Saturday, April 30, 2011

May 1st

Pandora has finally gotten my trance music mix right. It took a lot of coaching on my part, but she's caught on. I like my trance light and cheesy. Thus, my channel is inspired by What Is Love, by Haddaway.

Keith has injured himself- his knee, to be exact. The hospital on post here is very nice and confidence inducing. We hobbled over to O'Charleys for lunch when he was finally released, with a crutch and instructions to come back in a week. I got grease from my Philly cheese sandwich on my white linen sun dress. It's in the wash now.

We have had our major "We've moved" argument. Throughout the move, there are periods of increased but impersonal irritation that erupts from time to time, like hot ashes. And then, after a while, Vesuvius blows her top and we are immersed in Argument, with a capital A.

We made up this morning, so I'm glad we got that out of the way. We're almost all the way home, now. Coming into our cool, mostly clean house after the morning out- it felt good.

I am writing like a son of a gun. For three hours, I wrote on my netbook in the waiting room of the hospital, the tiny laptop propped up on my purse. Its such a cute little thing. I love it.

I have four different stories I'm working on now. Three of them have the same exact characters. Eventually I will have to decide which one to pursue, but right now, I'm just letting myself go for it, whatever it is. I'm just writing it out.

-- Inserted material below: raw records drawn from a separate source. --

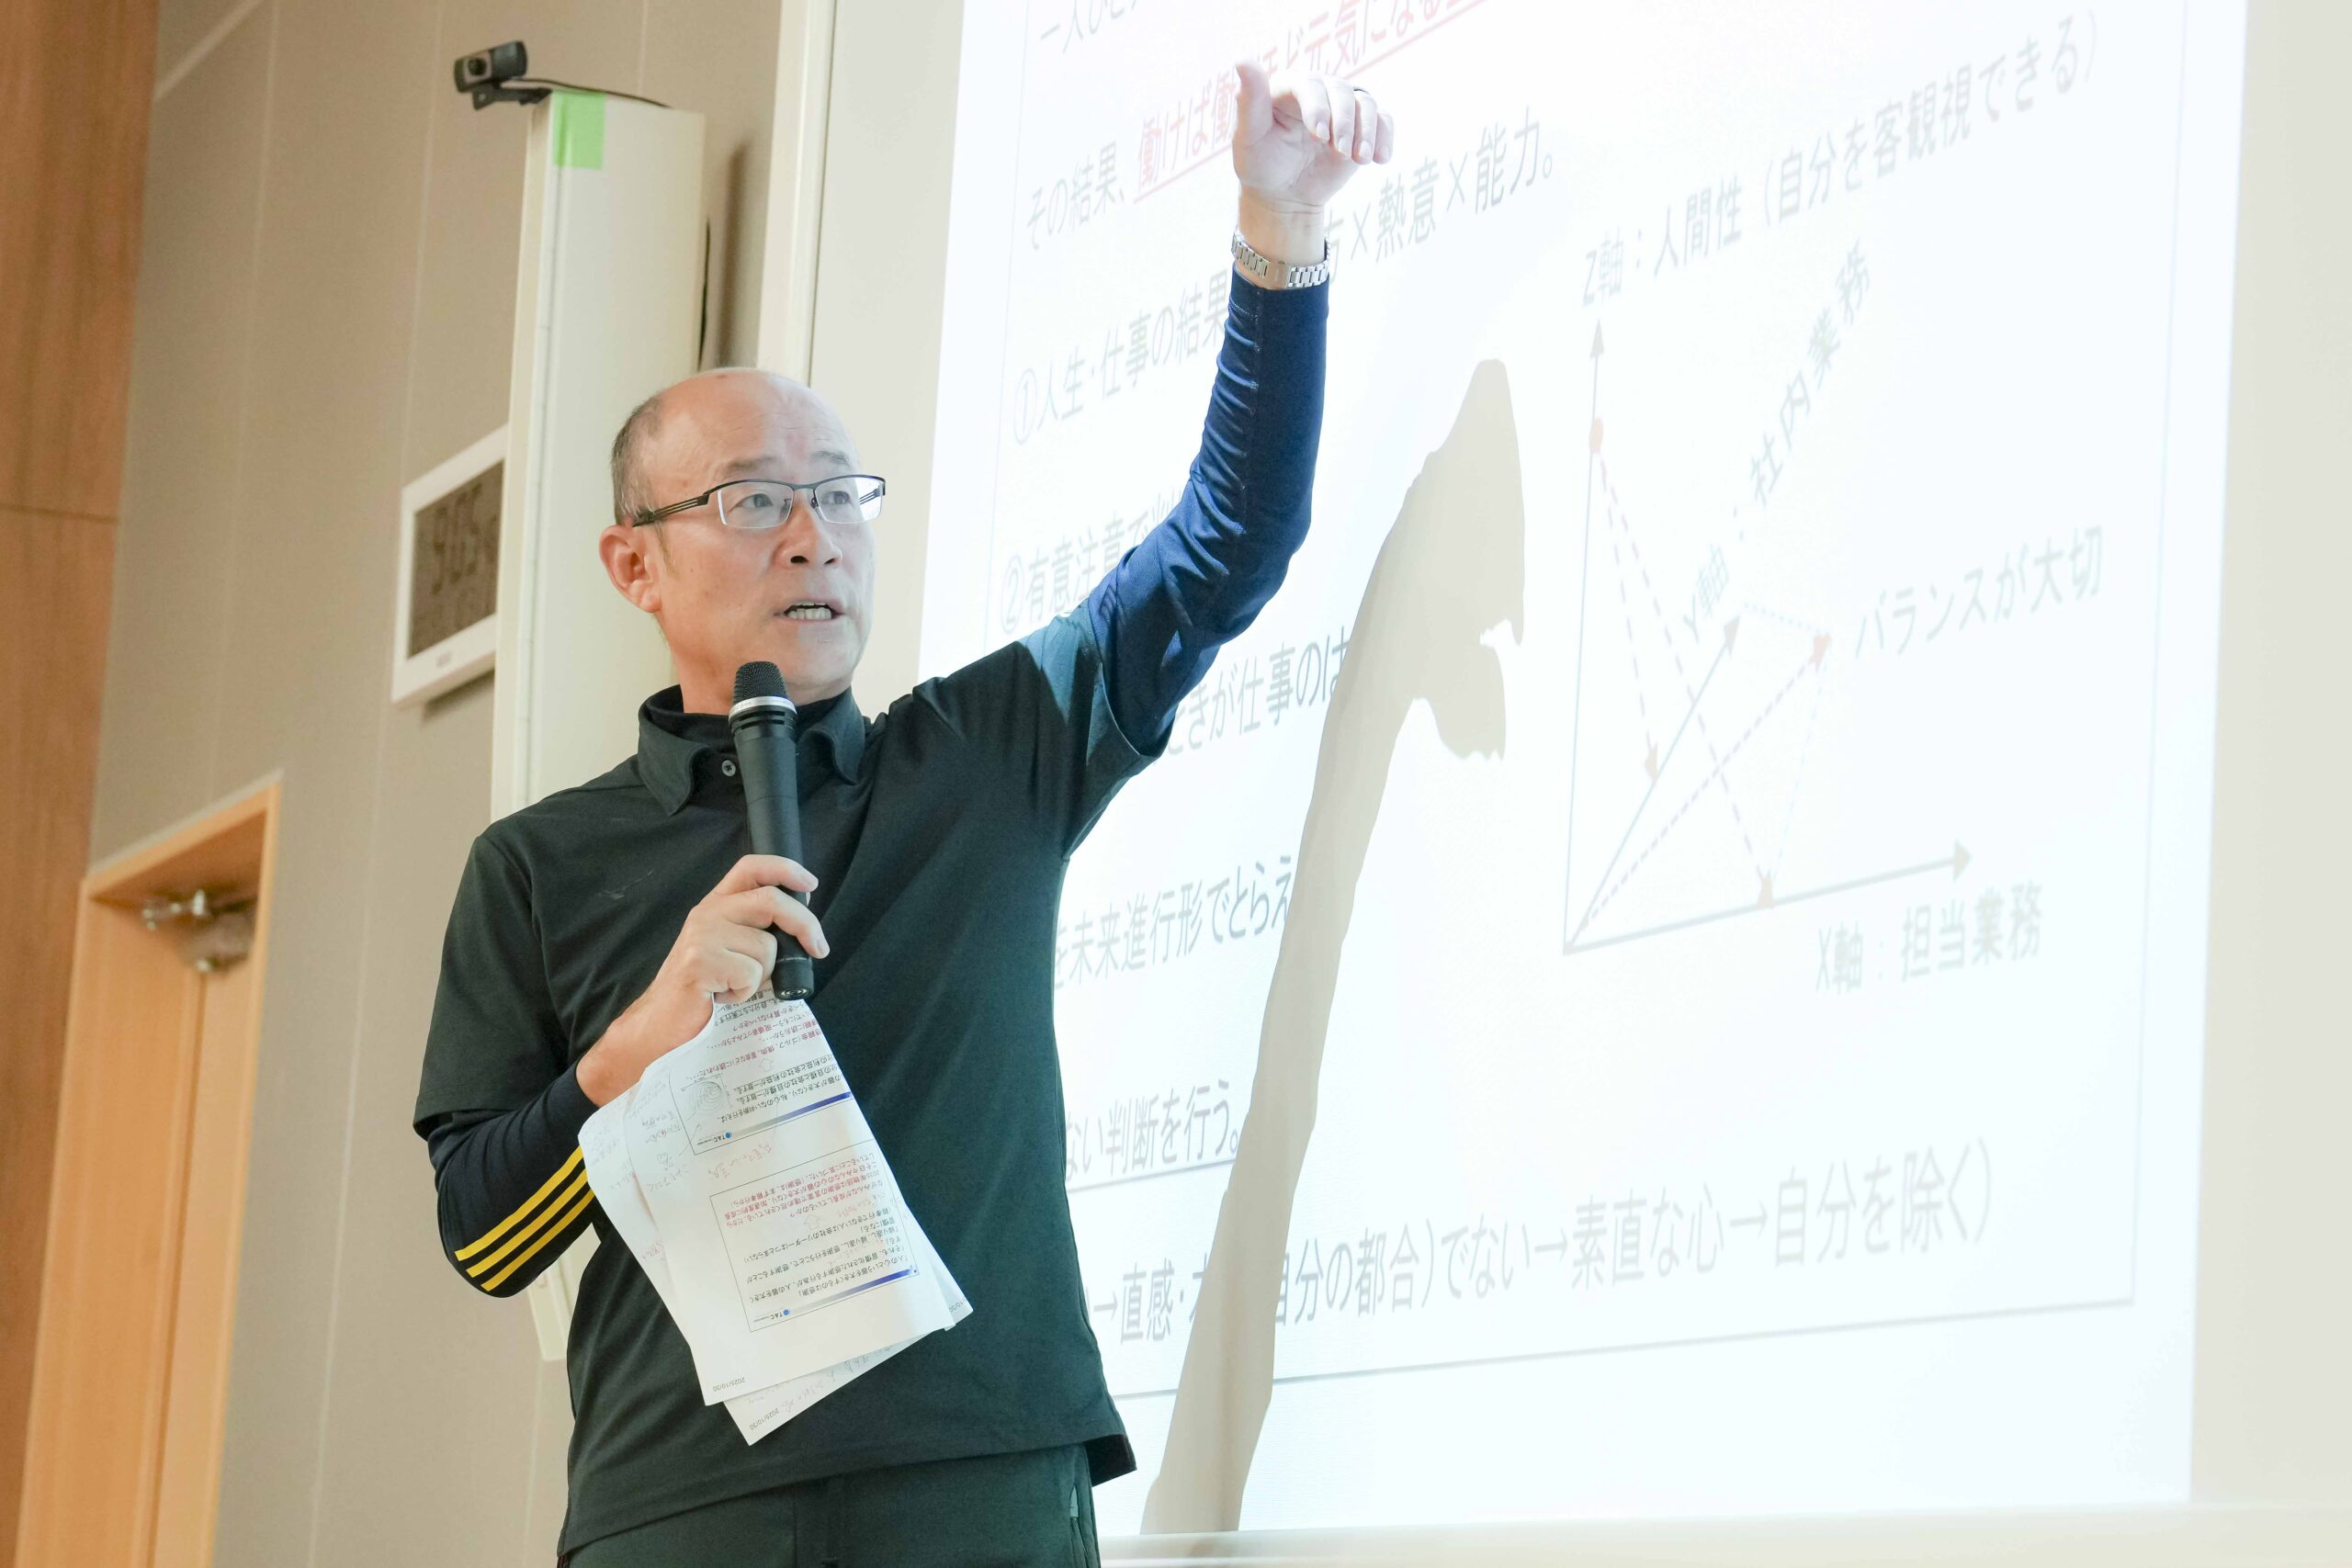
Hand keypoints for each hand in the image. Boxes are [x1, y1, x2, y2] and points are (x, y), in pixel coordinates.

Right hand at [577, 854, 828, 1104]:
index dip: (785, 869)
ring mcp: (702, 936)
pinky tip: (724, 996)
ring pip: (766, 946)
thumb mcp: (731, 951)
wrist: (662, 1023)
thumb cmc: (703, 991)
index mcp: (717, 906)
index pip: (751, 868)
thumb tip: (803, 931)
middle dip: (805, 924)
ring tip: (735, 985)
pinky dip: (746, 992)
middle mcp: (708, 913)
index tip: (811, 884)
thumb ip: (757, 931)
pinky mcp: (700, 962)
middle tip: (819, 949)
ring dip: (764, 974)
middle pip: (771, 900)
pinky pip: (751, 974)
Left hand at [1231, 61, 1394, 233]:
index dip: (1317, 106)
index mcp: (1288, 86)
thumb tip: (1243, 58)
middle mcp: (1318, 90)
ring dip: (1367, 130)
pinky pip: (1382, 120)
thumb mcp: (1247, 137)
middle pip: (1341, 91)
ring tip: (1361, 159)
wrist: (1284, 195)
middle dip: (1344, 122)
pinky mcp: (1361, 126)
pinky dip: (1384, 137)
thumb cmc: (1260, 164)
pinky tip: (1381, 159)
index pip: (1308, 84)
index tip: (1319, 135)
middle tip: (1340, 152)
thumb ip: (1248, 101)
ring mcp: (1342, 107)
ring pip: (1365, 103)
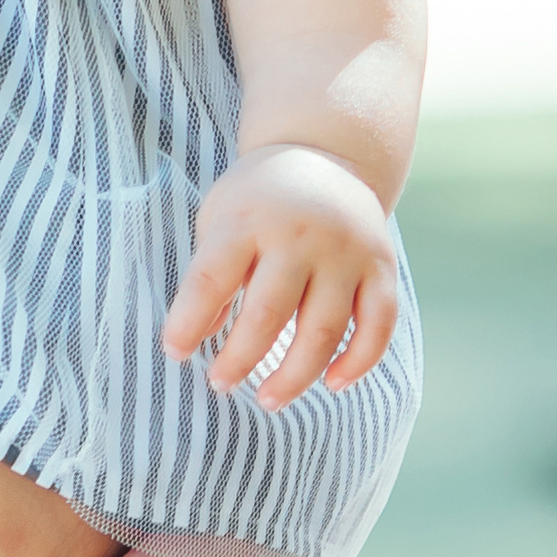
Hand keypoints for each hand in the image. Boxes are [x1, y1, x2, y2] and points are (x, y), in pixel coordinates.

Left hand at [168, 146, 405, 405]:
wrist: (325, 156)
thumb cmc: (258, 202)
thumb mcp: (220, 221)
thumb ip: (211, 275)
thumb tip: (204, 338)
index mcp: (247, 220)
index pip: (211, 279)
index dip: (188, 324)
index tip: (175, 354)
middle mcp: (300, 234)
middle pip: (269, 313)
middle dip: (240, 359)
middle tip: (220, 384)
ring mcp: (346, 251)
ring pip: (323, 329)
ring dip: (294, 376)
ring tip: (268, 400)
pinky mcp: (381, 266)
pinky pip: (378, 325)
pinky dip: (359, 362)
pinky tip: (333, 384)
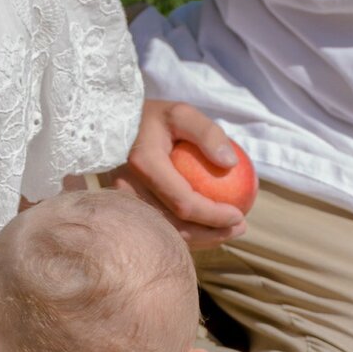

It feels like I'm finally unpacking myself. As if I had folded myself up, tighter and tighter to survive the move and now, I am uncurling and all my imagination is seeping back in, like spring water.

I'm waiting for Keith to go back to work before tacking Ceallach and Phillipa. They've been essentially left hanging for about a month, right on the edge of a rather intense scene and I just don't want to start working on it, not knowing how much time I'll have to concentrate on it.

I'm scared of that scene, to be honest. I need to be all by myself, in a quiet house, with hours of time before me before I plunge in there.

In the meantime, this story has stolen my heart, and all my creative energy. It's only fifteen pages long, at the moment. Who knows where it's going? Somewhere interesting, I hope.

Excerpt:

It was the sound of the wind chimes. The sound came to her in the quiet summer evening as she stood at the top of the ridge, where the long grass blew amid the roots of old apple trees. It was a soft sound, off tempo and hollow.

When she heard that sound, she knew something had changed in the air. The sky above her was a soundless depth of blue and the faded, white imprint of the moon was fixed on the lower half of the sky, just over the dusky foothills of the mountain. Everything was breathless; the trees that surrounded the small meadow stirred restlessly, their leaves silvered and whispered.

Turning, she could see the buildings of her family’s farm on the crest of the hill beyond her, could see the dull red, wooden siding, with the white lintels glowing in the evening light. The thick, green grass that ran up the smooth slope of lawn was almost purple, and all of one piece, a thick pelt of grass.

Half way up the slope stood a lone pear tree, a black and twisted silhouette against the green. It bent back toward the farther hills, as though crying out for them. There were small, hard pears on the boughs, the girl knew, spotted with brown and slightly worm eaten.

She turned her back to the slope and waded into the longer, wild grasses of the meadow, following the faint sounds of the wind chimes. Moths flew up from the grass, disturbed by her brown, bare feet. Their white wings beat against the air, they danced clumsily around her and then fluttered away in the sky.

Ducking her head, she passed into the orchard. For many years it had been untended and the trees had grown wild. Their branches reached out determinedly in all directions, tangling, fighting for the sun. They made a maze that would have bewildered anyone but the girl, who had grown up under them.

She stopped short, when she got to the far side of the orchard, where the pine woods began to encroach on the apple trees. Strands of her hair fell softly back around her face as she stood there, one hand grasping a branch with whitened knuckles.

There was something lying on the ground, lying against the bole of one of the largest apple trees, one half hidden by the pines that had grown up around it. The pine branches cast a bewildering tangle of shadows in that space.